NightLive

PureBasic Survival Guide XV - Regular Expressions

PureBasic Survival Guide
a tutorial for using purebasic for windows 4.51

Part 0 - TOC
Part I - General
Part II - Converts
Part III - Primer I
Part IV - Primer II
Part V - Advanced
Part VI - 2D Graphics I
Part VII - 2D Graphics II
Part X - Assembly
Part XI - Debugger
Part XII - VirtualBox
Part XIII - Databases
Part XIV - Networking
Part XV - Regular Expressions
Part XVI - Application Data
Part XVII DPI
Part XXVII - Irregular Expressions
Part XXIX - Projects

Part XV - Regular Expressions
v1.03 11.04.2011

15.1 Two problems...
15.2 Regular expressions.
15.3 Links.
15.4 Defining and using.
15.5 Experiment (REval).
15.6 Literals.
15.7 Escaping
15.8 Special characters.
15.9 Classes and ranges.
15.10 Metacharacters.
15.11 Repetition and wildcards.
15.12 Grouping.
15.13 Position.
15.14 Alternatives.

15.1 Two problems...

A programmer faces a problem. So she teaches herself regular expressions. Now she has to face two problems.

:-)

The above phrase I spotted somewhere on the InterNet. It's a bit unfair, but also a bit true. Although regular expressions can be immensely powerful and effective, they can also be the cause of serious problems, and are certainly not an universal solution to any and all problems. Consider them yet another tool in the programmers' toolbox, powerful yet sharp... Mind your fingers!

15.2 Regular expressions

(As usual I document these things whilst trying to learn and understand them. So these pages could show some irregularities as well as a definite non-structural approach. Gotta' love the web and my sense of direction :-))

Are regular expressions difficult? Well... that depends. Are they useful? Well... that depends as well. Regular expressions can cause many problems, but they also provide opportunities. They are yet another tool in our programmer's toolbox, so it's wise to know a litte about them.

Regular expressions allow us to build filters, with which we can test strings for certain conditions, and retrieve parts of those strings. It's even possible to do conversions etc. on the fly, but that's beyond my limited understanding. (Scourge the web, young padawan, scourge the web...)

## Extracted information
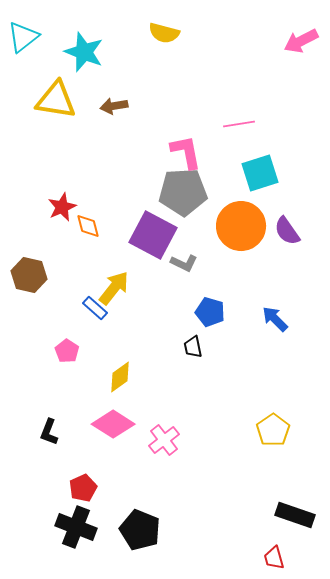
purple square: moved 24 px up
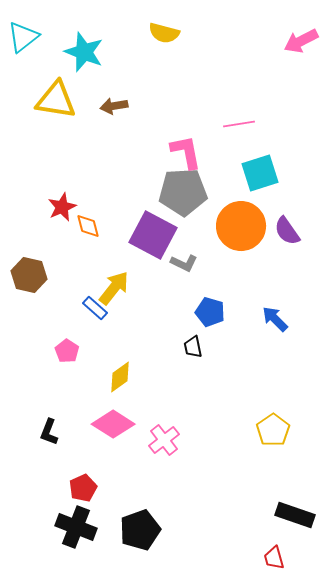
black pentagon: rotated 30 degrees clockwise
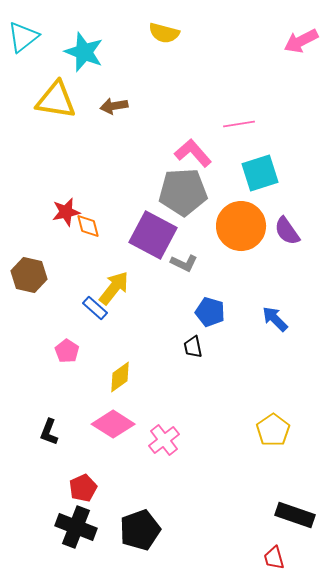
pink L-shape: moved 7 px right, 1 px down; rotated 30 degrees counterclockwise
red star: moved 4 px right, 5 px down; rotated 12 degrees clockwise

* * *

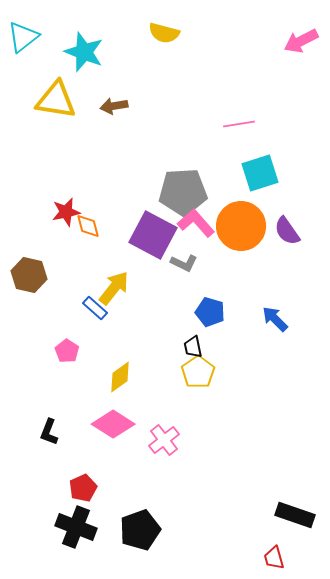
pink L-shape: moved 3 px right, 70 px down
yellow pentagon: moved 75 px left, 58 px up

---

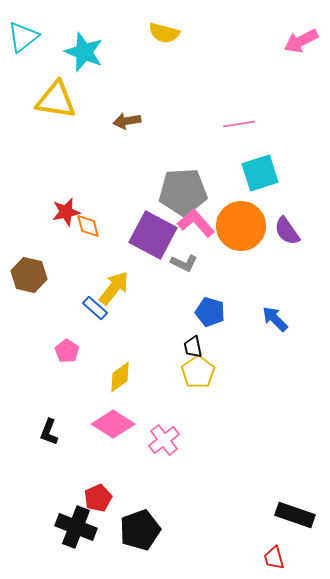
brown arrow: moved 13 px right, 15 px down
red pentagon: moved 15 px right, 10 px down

## Do this
Can you carry the PureBasic tutorial on regular expressions forward from its last paragraph?

## Result of this exercise
15.3 Links

In no way can I be as thorough or complete or even remotely knowledgable as some of the gurus on the Internet. In case you know you won't be impressed with my explanation of regular expressions you might try the following links before continueing with my attempt...

Still with me? Okay...

15.4 Defining and using regular expressions in PureBasic

Step one is create a regular expression:

; survival guide 15_2_100 create regexp
; pb 4.51rc2
;
CreateRegularExpression(1,"a")
CreateRegularExpression(2,"r")
;
Debug MatchRegularExpression(1,"appel")    ; 1 or 'true' as 'a' is found inside 'appel'
Debug MatchRegularExpression(1,"peer")     ; 0 or 'false' as 'a' is not found inside 'peer'
Debug MatchRegularExpression(2,"appel")    ; 0 or 'false' as 'r' is not found inside 'appel'
Debug MatchRegularExpression(2,"peer")     ; 1 or 'true' as 'r' is found inside 'peer'

In PureBasic first create a rule, and assign a number to it. Then test the string against that rule by using the number. So, if you use the same rule many times, you only have to create it once. In the example above expression 1 is used more than once, as is expression 2.

CreateRegularExpression supports using #PB_Any, so it's easy to create and delete an expression if you only need it once:

; survival guide 15_2_200 create regexp
; pb 4.51rc2
;
x = CreateRegularExpression(#PB_Any,"a")   ; create the expression
Debug MatchRegularExpression(x,"appel")    ; 1 or 'true' as 'a' is found inside 'appel'
FreeRegularExpression(x)                   ; free the expression

So we now know how to 'create and use' regular expressions, but we still don't know how to build them... That's what the rest of this page is about. Indeed, there's only 20 odd lines or so of actual PureBasic on this page...

15.5 Experiment (REval)

A regular expression follows its own syntax, it's a kind of language by itself. To simplify experimenting, I've put a little tool on this site called REval. It helps you quickly fooling around with regular expressions without having to modify and execute PureBasic code. You can find it here.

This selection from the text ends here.